Extracted material ::
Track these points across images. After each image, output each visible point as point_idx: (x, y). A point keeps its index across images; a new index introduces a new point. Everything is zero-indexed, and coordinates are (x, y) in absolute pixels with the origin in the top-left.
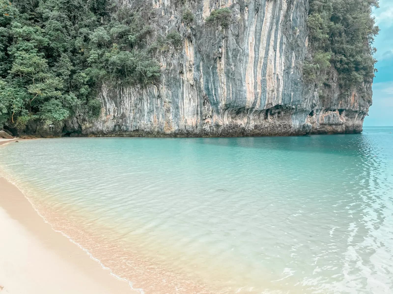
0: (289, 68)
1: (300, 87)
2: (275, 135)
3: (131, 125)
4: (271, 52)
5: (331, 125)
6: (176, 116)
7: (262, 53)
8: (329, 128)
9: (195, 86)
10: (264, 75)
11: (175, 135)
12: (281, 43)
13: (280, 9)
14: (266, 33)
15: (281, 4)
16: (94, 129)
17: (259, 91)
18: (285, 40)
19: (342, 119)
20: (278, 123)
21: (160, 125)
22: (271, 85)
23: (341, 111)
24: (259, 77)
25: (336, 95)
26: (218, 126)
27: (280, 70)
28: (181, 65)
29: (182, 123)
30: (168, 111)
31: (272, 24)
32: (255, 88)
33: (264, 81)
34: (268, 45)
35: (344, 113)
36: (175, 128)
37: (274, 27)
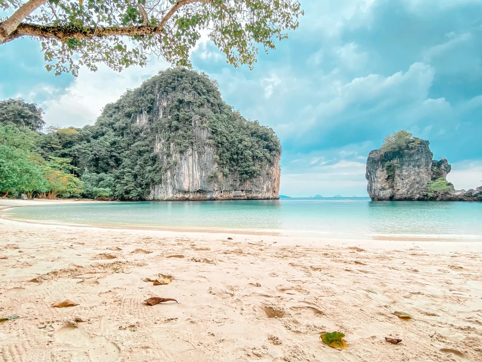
0: (202, 177)
1: (206, 183)
2: (201, 200)
3: (156, 198)
4: (195, 172)
5: (238, 196)
6: (167, 194)
7: (191, 172)
8: (237, 198)
9: (171, 184)
10: (193, 179)
11: (167, 200)
12: (198, 169)
13: (195, 157)
14: (191, 166)
15: (195, 156)
16: (148, 199)
17: (191, 185)
18: (199, 167)
19: (243, 194)
20: (202, 196)
21: (162, 197)
22: (195, 183)
23: (242, 191)
24: (191, 180)
25: (238, 184)
26: (177, 197)
27: (198, 177)
28: (167, 178)
29: (168, 197)
30: (164, 192)
31: (193, 162)
32: (189, 184)
33: (193, 182)
34: (193, 169)
35: (244, 191)
36: (166, 198)
37: (194, 163)
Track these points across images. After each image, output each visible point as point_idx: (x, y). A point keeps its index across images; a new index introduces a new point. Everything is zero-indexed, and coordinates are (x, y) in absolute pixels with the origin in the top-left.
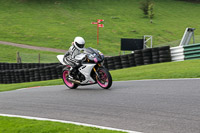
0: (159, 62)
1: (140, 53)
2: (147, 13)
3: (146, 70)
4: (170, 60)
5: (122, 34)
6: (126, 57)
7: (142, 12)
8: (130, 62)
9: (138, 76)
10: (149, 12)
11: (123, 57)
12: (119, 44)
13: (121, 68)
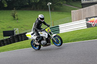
0: (22, 40)
1: (13, 37)
2: (15, 18)
3: (16, 45)
4: (28, 39)
5: (4, 29)
6: (6, 40)
7: (12, 17)
8: (9, 42)
9: (13, 49)
10: (16, 17)
11: (5, 40)
12: (2, 34)
13: (5, 45)
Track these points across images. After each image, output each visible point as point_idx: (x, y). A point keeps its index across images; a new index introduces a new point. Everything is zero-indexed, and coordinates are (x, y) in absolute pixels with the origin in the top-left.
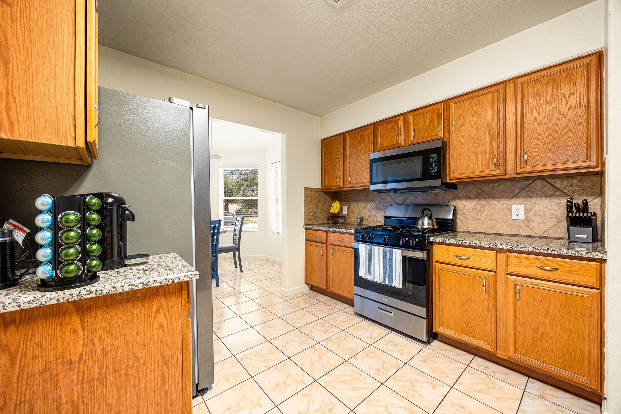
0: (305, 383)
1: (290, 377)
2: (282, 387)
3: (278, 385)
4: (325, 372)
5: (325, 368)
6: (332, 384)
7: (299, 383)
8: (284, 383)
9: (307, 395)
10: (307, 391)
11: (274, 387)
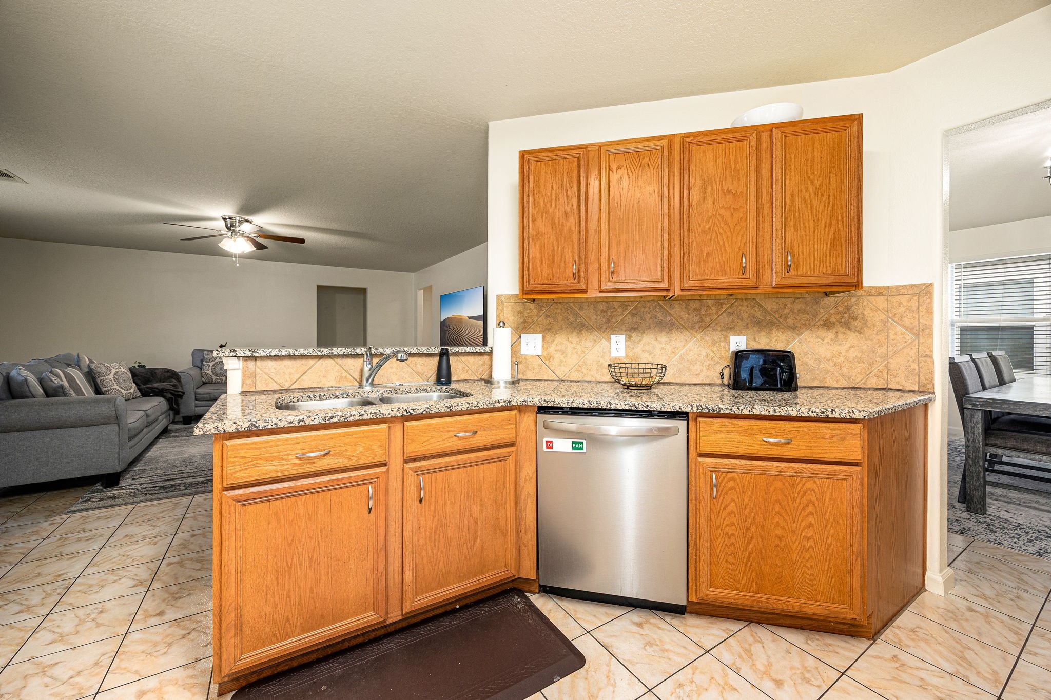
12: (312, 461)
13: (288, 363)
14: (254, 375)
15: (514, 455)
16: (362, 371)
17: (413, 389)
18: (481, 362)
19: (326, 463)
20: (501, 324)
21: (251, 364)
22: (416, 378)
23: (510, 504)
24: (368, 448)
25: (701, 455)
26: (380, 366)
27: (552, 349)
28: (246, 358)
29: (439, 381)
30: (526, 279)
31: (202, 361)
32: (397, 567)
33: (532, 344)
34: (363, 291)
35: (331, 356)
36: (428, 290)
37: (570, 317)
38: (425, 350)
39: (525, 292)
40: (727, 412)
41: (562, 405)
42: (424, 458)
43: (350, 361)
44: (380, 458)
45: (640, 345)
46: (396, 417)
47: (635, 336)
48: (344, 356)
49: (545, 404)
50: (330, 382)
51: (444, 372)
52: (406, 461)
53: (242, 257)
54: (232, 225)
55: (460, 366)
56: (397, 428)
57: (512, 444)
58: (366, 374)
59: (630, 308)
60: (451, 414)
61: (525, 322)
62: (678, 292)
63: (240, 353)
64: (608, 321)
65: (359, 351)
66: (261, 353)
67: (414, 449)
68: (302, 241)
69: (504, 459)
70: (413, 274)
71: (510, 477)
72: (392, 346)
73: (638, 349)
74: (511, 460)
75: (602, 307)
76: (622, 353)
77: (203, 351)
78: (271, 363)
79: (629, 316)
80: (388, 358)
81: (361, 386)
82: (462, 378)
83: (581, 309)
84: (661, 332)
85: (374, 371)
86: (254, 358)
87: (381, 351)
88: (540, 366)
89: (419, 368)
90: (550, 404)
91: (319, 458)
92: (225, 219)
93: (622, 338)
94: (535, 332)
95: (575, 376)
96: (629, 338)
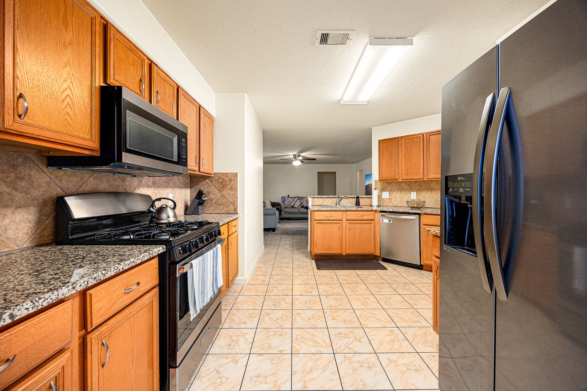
0: (344, 356)
1: (355, 368)
2: (366, 363)
3: (369, 367)
4: (320, 355)
5: (317, 358)
6: (324, 345)
7: (349, 358)
8: (362, 366)
9: (349, 348)
10: (347, 351)
11: (373, 367)
12: (328, 217)
13: (320, 199)
14: (314, 202)
15: (373, 223)
16: (336, 201)
17: (349, 207)
18: (369, 200)
19: (330, 218)
20: (375, 189)
21: (313, 199)
22: (350, 204)
23: (373, 235)
24: (339, 216)
25: (424, 225)
26: (341, 200)
27: (392, 196)
28: (312, 198)
29: (356, 205)
30: (380, 177)
31: (284, 200)
32: (345, 244)
33: (386, 195)
34: (335, 173)
35: (329, 198)
36: (361, 171)
37: (398, 186)
38: (353, 196)
39: (380, 180)
40: (430, 213)
41: (386, 210)
42: (351, 220)
43: (334, 199)
44: (341, 219)
45: (421, 195)
46: (344, 210)
47: (419, 192)
48: (332, 198)
49: (381, 210)
50: (329, 204)
51: (358, 202)
52: (346, 220)
53: (298, 166)
54: (296, 157)
55: (363, 201)
56: (344, 213)
57: (374, 220)
58: (338, 202)
59: (418, 184)
60: (357, 211)
61: (383, 188)
62: (426, 180)
63: (311, 196)
64: (410, 188)
65: (336, 196)
66: (315, 197)
67: (348, 218)
68: (315, 159)
69: (371, 223)
70: (355, 164)
71: (373, 228)
72: (344, 195)
73: (420, 197)
74: (373, 224)
75: (408, 183)
76: (415, 198)
77: (284, 197)
78: (317, 199)
79: (417, 186)
80: (343, 198)
81: (336, 205)
82: (364, 204)
83: (401, 184)
84: (428, 191)
85: (339, 201)
86: (314, 198)
87: (341, 196)
88: (388, 202)
89: (351, 201)
90: (383, 210)
91: (329, 217)
92: (293, 155)
93: (415, 193)
94: (386, 191)
95: (399, 205)
96: (417, 193)
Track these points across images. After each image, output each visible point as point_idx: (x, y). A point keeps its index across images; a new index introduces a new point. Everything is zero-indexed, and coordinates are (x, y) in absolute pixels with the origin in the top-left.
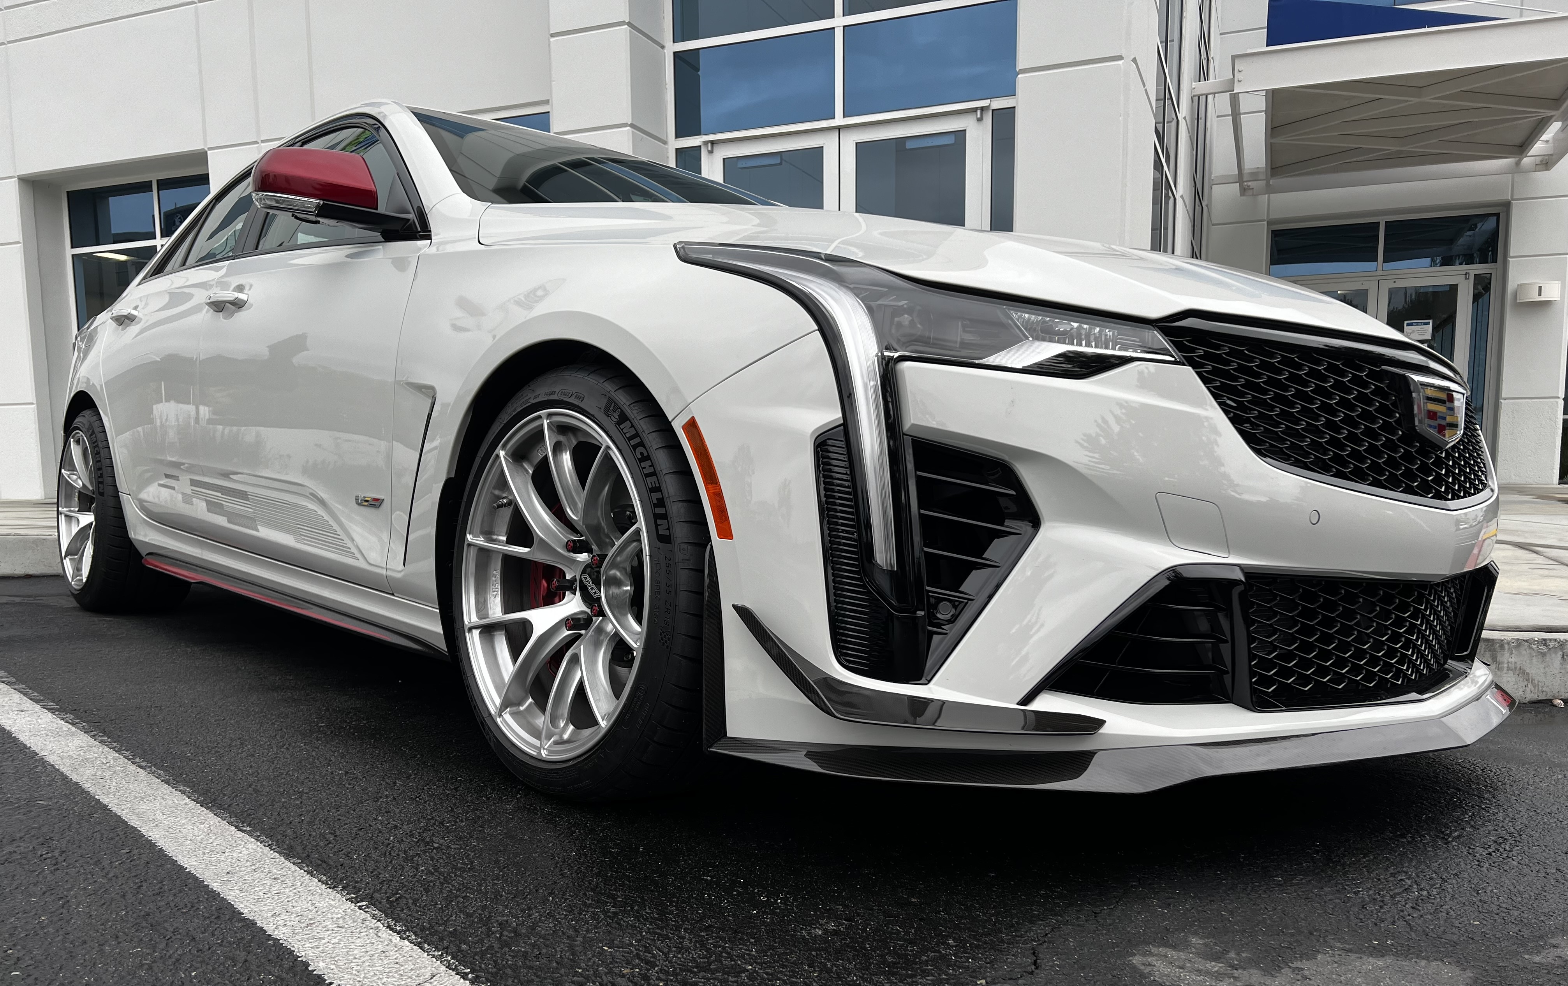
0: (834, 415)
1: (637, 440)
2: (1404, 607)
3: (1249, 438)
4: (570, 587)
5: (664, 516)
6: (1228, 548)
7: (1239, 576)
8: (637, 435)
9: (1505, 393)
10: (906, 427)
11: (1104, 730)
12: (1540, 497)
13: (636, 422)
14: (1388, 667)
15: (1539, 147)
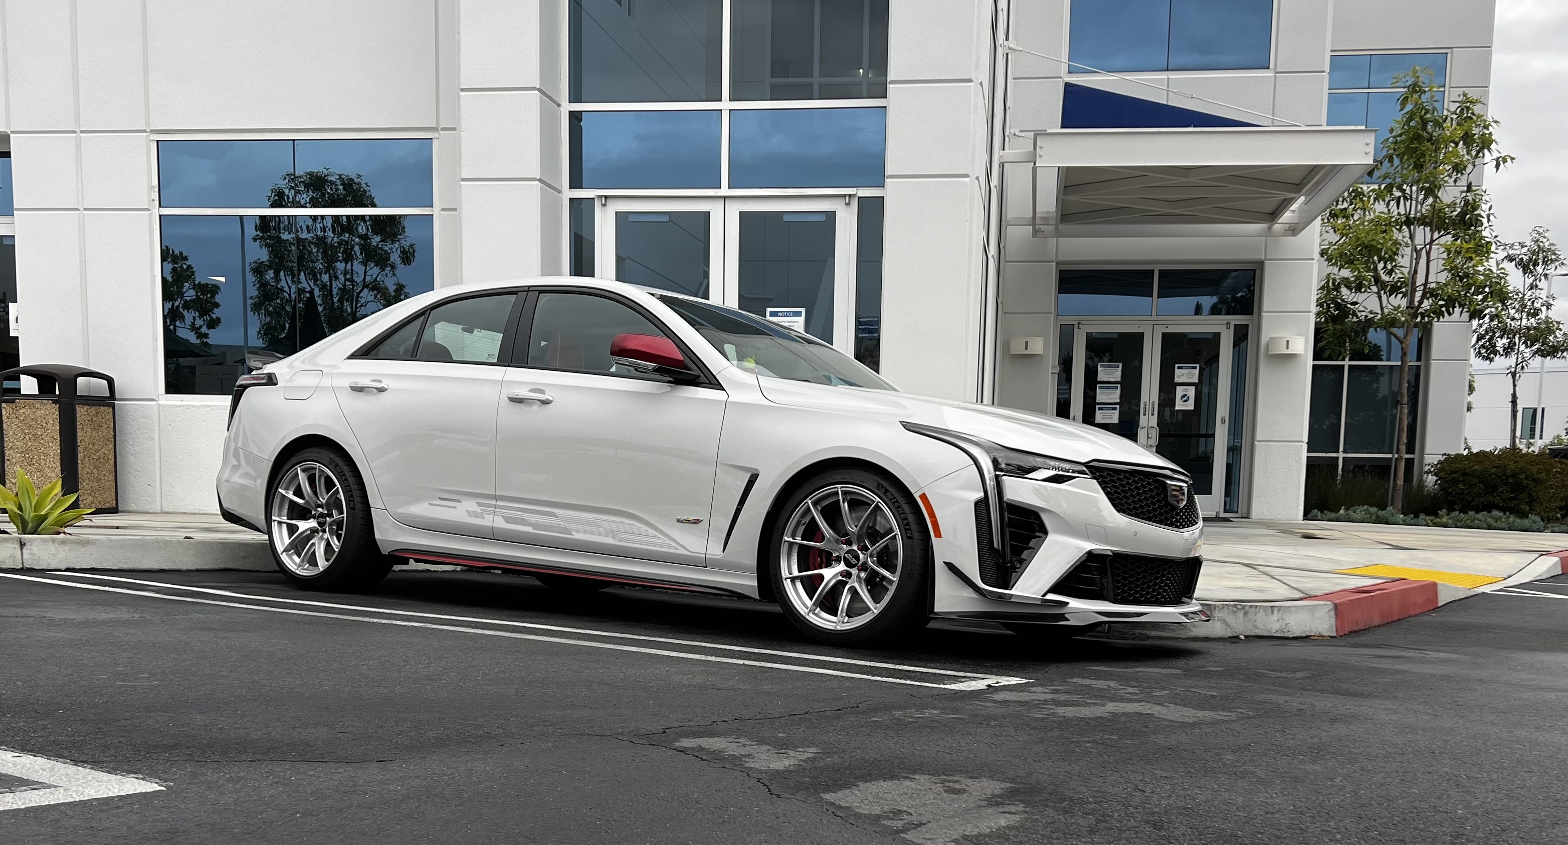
0: (982, 494)
1: (895, 500)
2: (1165, 570)
3: (1115, 506)
4: (838, 560)
5: (910, 529)
6: (1108, 544)
7: (1110, 553)
8: (894, 498)
9: (1259, 436)
10: (1005, 499)
11: (1069, 605)
12: (1282, 531)
13: (893, 493)
14: (1159, 594)
15: (1287, 216)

What is being asked :: Copy out all of the material above line for line without changing anything, leaving out the pictures.

Answer below ::
Track these points across images. After each image, output each visible point as point_idx: (x, y). A point keeps its index across images; a new index introduces a new point. Everything is zero-indexed, and coordinates are (x, y) in absolute pixels with the origin in the top-left.
0: (289, 68)
1: (300, 87)
2: (275, 135)
3: (131, 125)
4: (271, 52)
5: (331, 125)
6: (176, 116)
7: (262, 53)
8: (329, 128)
9: (195, 86)
10: (264, 75)
11: (175, 135)
12: (281, 43)
13: (280, 9)
14: (266, 33)
15: (281, 4)
16: (94, 129)
17: (259, 91)
18: (285, 40)
19: (342, 119)
20: (278, 123)
21: (160, 125)
22: (271, 85)
23: (341, 111)
24: (259, 77)
25: (336, 95)
26: (218, 126)
27: (280, 70)
28: (181, 65)
29: (182, 123)
30: (168, 111)
31: (272, 24)
32: (255, 88)
33: (264, 81)
34: (268, 45)
35: (344, 113)
36: (175, 128)
37: (274, 27)
0: (202, 177)
1: (206, 183)
2: (201, 200)
3: (156, 198)
4: (195, 172)
5: (238, 196)
6: (167, 194)
7: (191, 172)
8: (237, 198)
9: (171, 184)
10: (193, 179)
11: (167, 200)
12: (198, 169)
13: (195, 157)
14: (191, 166)
15: (195, 156)
16: (148, 199)
17: (191, 185)
18: (199, 167)
19: (243, 194)
20: (202, 196)
21: (162, 197)
22: (195, 183)
23: (242, 191)
24: (191, 180)
25: (238, 184)
26: (177, 197)
27: (198, 177)
28: (167, 178)
29: (168, 197)
30: (164, 192)
31: (193, 162)
32: (189, 184)
33: (193, 182)
34: (193, 169)
35: (244, 191)
36: (166, 198)
37: (194, 163)
Track these points across images. After each image, output each visible point as point_idx: (x, y). A point keeps its index across images; a new index introduces a new point. Everything is zero-indexed, and coordinates are (x, y) in absolute pixels with the origin in the top-left.
0: (159, 62)
1: (140, 53)
2: (147, 13)
3: (146, 70)
4: (170, 60)
5: (122, 34)
6: (126, 57)
7: (142, 12)
8: (130, 62)
9: (138, 76)
10: (149, 12)
11: (123, 57)
12: (119, 44)
13: (121, 68)
0: (22, 40)
1: (13, 37)
2: (15, 18)
3: (16, 45)
4: (28, 39)
5: (4, 29)
6: (6, 40)
7: (12, 17)
8: (9, 42)
9: (13, 49)
10: (16, 17)
11: (5, 40)
12: (2, 34)
13: (5, 45)
Track these points across images. After each image, output each visible point as point_idx: (x, y). A point keeps its index across images; a new index introduces a new point. Everything is zero-indexed, and coordinates are (x, y) in absolute pixels with the origin in the top-left.
0: (305, 383)
1: (290, 377)
2: (282, 387)
3: (278, 385)
4: (325, 372)
5: (325, 368)
6: (332, 384)
7: (299, 383)
8: (284, 383)
9: (307, 395)
10: (307, 391)
11: (274, 387)
12: (312, 461)
13: (288, 363)
14: (254, 375)
15: (514, 455)
16: (362, 371)
17: (413, 389)
18: (481, 362)
19: (326, 463)
20: (501, 324)
21: (251, 364)
22: (416, 378)
23: (510, 504)
24: (368, 448)
25: (701, 455)
26: (380, 366)
27: (552, 349)
28: (246, 358)
29: (439, 381)
30: (526, 279)
31: (202, 361)
32: (397, 567)
33: (532, 344)
34: (363, 291)
35: (331, 356)
36: (428, 290)
37: (570, 317)
38: (425, 350)
39: (525, 292)
40: (727, 412)
41: (562, 405)
42: (424, 458)
43: (350, 361)
44: (380, 458)
45: (640, 345)
46: (396, 417)
47: (635, 336)
48: (344, 356)
49: (545, 404)
50: (330, 382)
51: (444, 372)
52: (406, 461)
53: (242, 257)
54: (232, 225)
55: (460, 366)
56: (397, 428)
57: (512, 444)
58: (366, 374)
59: (630, 308)
60: (451, 414)
61: (525, 322)
62: (678, 292)
63: (240, 353)
64: (608, 321)
65: (359, 351)
66: (261, 353)
67: (414, 449)
68: (302, 241)
69: (504, 459)
70: (413, 274)
71: (510, 477)
72: (392, 346)
73: (638, 349)
74: (511, 460)
75: (602, 307)
76: (622, 353)
77: (203, 351)
78: (271, 363)
79: (629, 316)
80: (388, 358)
81: (361, 386)
82: (462, 378)
83: (581, 309)
84: (661, 332)
85: (374, 371)
86: (254, 358)
87: (381, 351)
88: (540, 366)
89: (419, 368)
90: (550, 404)
91: (319, 458)
92: (225, 219)
93: (622, 338)
94: (535, 332)
95: (575, 376)
96: (629, 338)
0: (344, 356)
1: (355, 368)
2: (366, 363)
3: (369, 367)
4: (320, 355)
5: (317, 358)
6: (324, 345)
7: (349, 358)
8: (362, 366)
9: (349, 348)
10: (347, 351)
11: (373, 367)
12: (328, 217)
13: (320, 199)
14: (314, 202)
15: (373, 223)
16: (336, 201)
17: (349, 207)
18: (369, 200)
19: (330, 218)
20: (375, 189)
21: (313, 199)
22: (350, 204)
23: (373, 235)
24: (339, 216)
25: (424, 225)
26: (341, 200)
27: (392, 196)
28: (312, 198)
29: (356, 205)
30: (380, 177)
31: (284, 200)
32: (345, 244)
33: (386, 195)
34: (335, 173)
35: (329, 198)
36: (361, 171)
37: (398, 186)
38: (353, 196)
39: (380, 180)
40: (430, 213)
41: (386, 210)
42: (351, 220)
43: (334, 199)
44: (341, 219)
45: (421, 195)
46: (344, 210)
47: (419, 192)
48: (332, 198)
49: (381, 210)
50: (329, 204)
51: (358, 202)
52: (346, 220)
53: (298, 166)
54: (296, 157)
55: (363, 201)
56: (344, 213)
57: (374, 220)
58: (338, 202)
59: (418, 184)
60: (357, 211)
61: (383, 188)
62: (426, 180)
63: (311, 196)
64: (410, 188)
65: (336, 196)
66: (315, 197)
67: (348, 218)
68: (315, 159)
69: (371, 223)
70: (355, 164)
71: (373, 228)
72: (344, 195)
73: (420, 197)
74: (373, 224)
75: (408, 183)
76: (415, 198)
77: (284, 197)
78: (317, 199)
79: (417, 186)
80: (343, 198)
81: (336, 205)
82: (364, 204)
83: (401, 184)
84: (428, 191)
85: (339, 201)
86: (314, 198)
87: (341, 196)
88: (388, 202)
89: (351, 201)
90: (383, 210)
91: (329, 217)
92: (293, 155)
93: (415, 193)
94: (386, 191)
95: (399, 205)
96: (417, 193)
Track these points across images. After each image, output each visible point as point_idx: (x, y). A point keeps its index across images; a new index introduces a new point. Everything is zero-indexed, and coordinates are (x, y) in absolute pixels with the origin in the top-left.
0: (834, 415)
1: (637, 440)
2: (1404, 607)
3: (1249, 438)
4: (570, 587)
5: (664, 516)
6: (1228, 548)
7: (1239, 576)
8: (637, 435)
9: (1505, 393)
10: (906, 427)
11: (1104, 730)
12: (1540, 497)
13: (636, 422)
14: (1388, 667)
15: (1539, 147)
0: (982, 494)
1: (895, 500)
2: (1165, 570)
3: (1115, 506)
4: (838, 560)
5: (910, 529)
6: (1108, 544)
7: (1110, 553)
8: (894, 498)
9: (1259, 436)
10: (1005, 499)
11: (1069, 605)
12: (1282, 531)
13: (893, 493)
14: (1159, 594)
15: (1287, 216)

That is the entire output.